About this task
Transcribe the listing below verbatim, omitting pictures.

Material provided

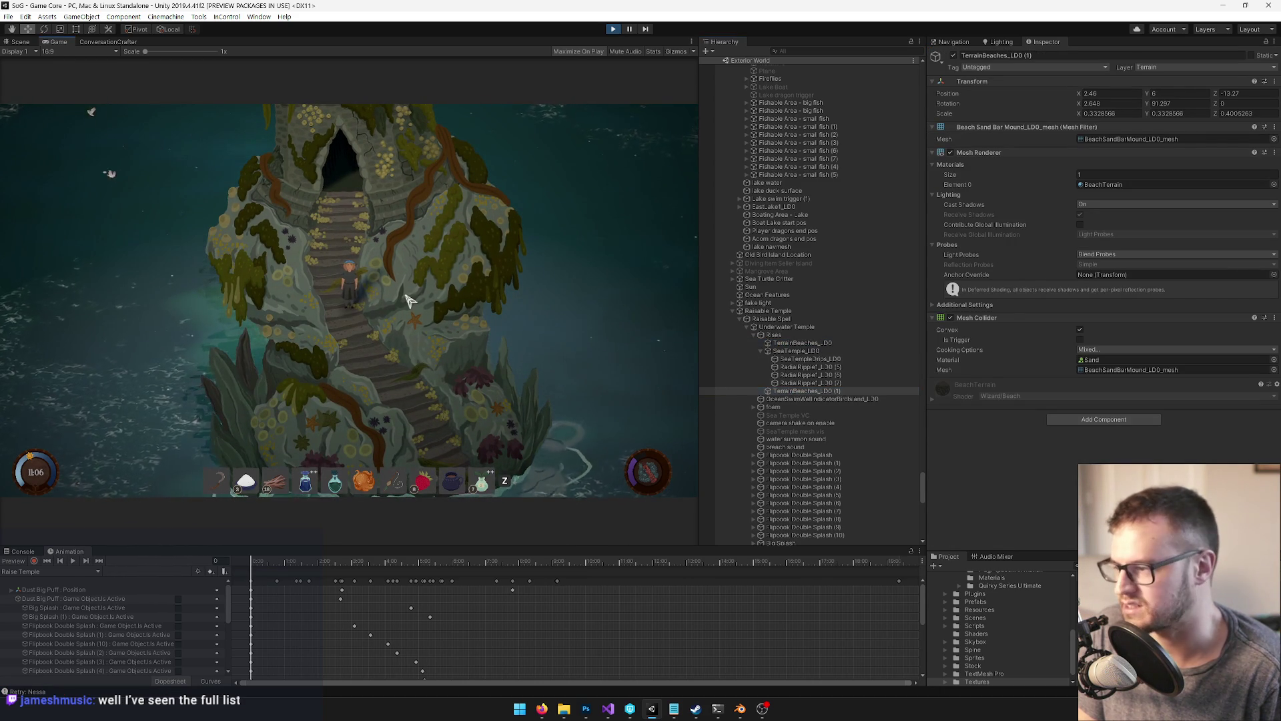
Walk the character up the temple stairs into the doorway, then stop Play mode
{"action": "key", "text": "w"}
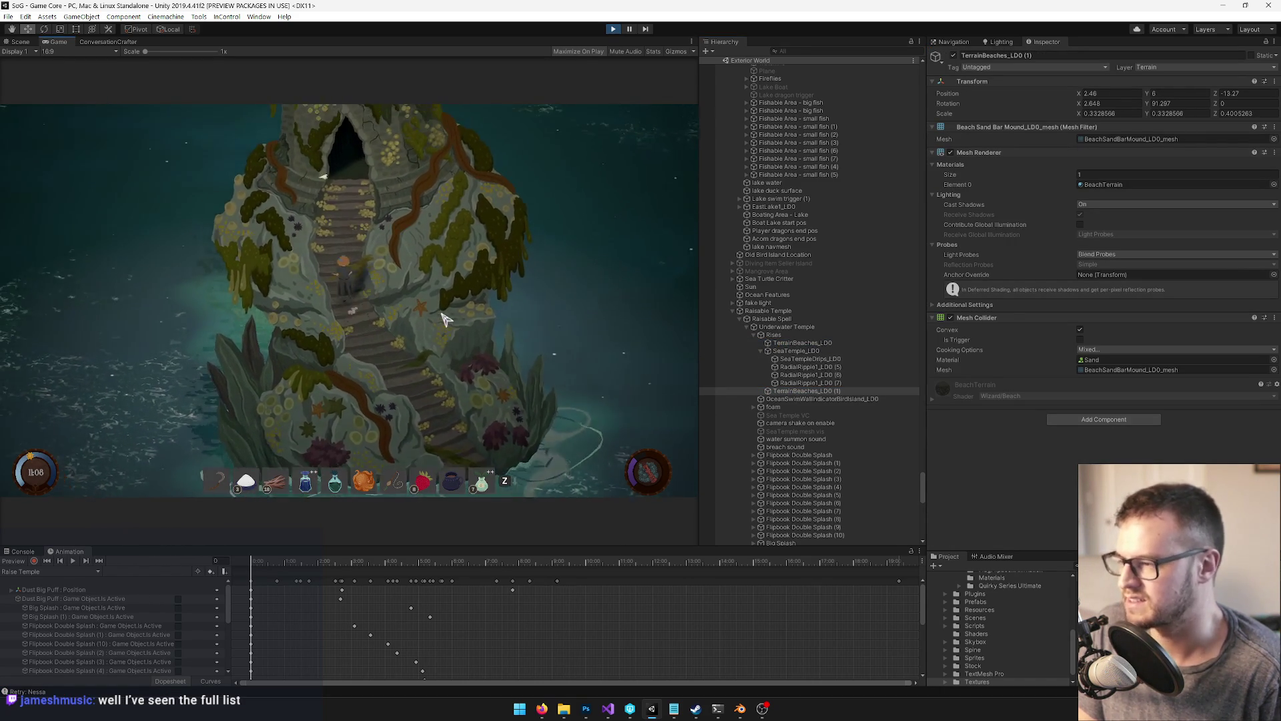
{"action": "key", "text": "w"}
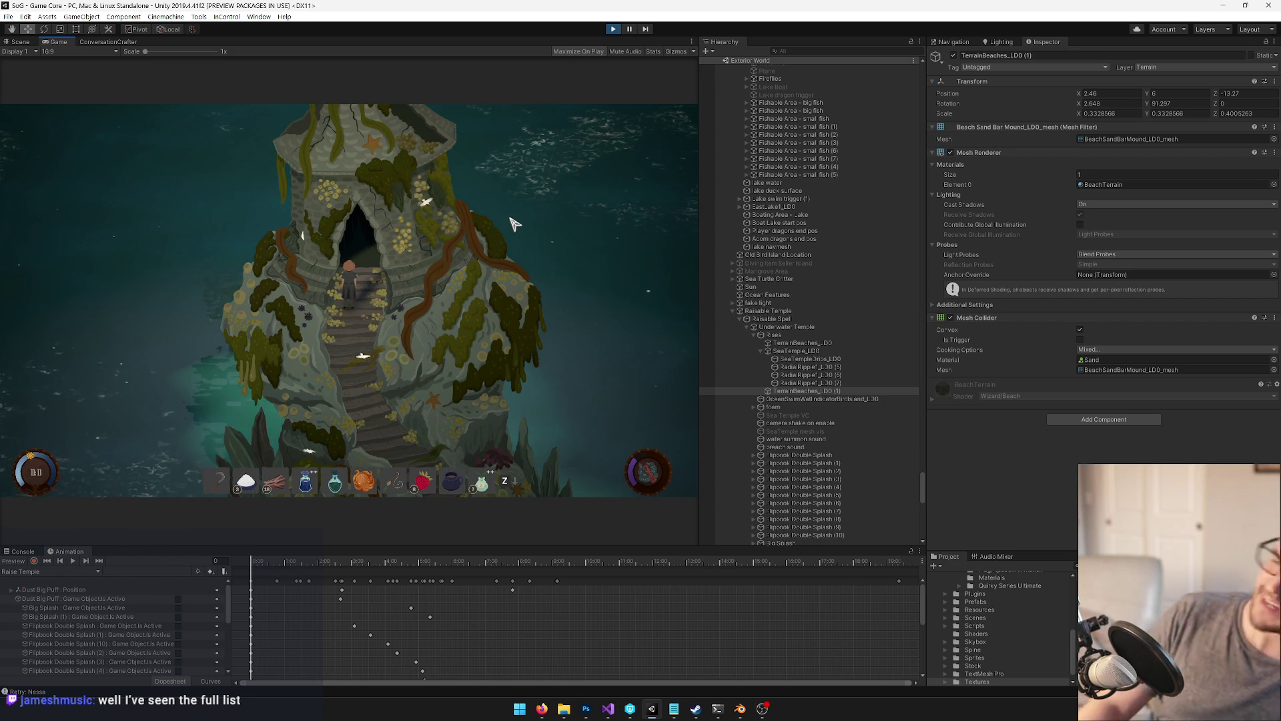
{"action": "key", "text": "w"}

Result for this task
Walk the character up the temple stairs into the doorway, then stop Play mode
{"action": "key", "text": "w"}
{"action": "key", "text": "w"}
{"action": "key", "text": "w"}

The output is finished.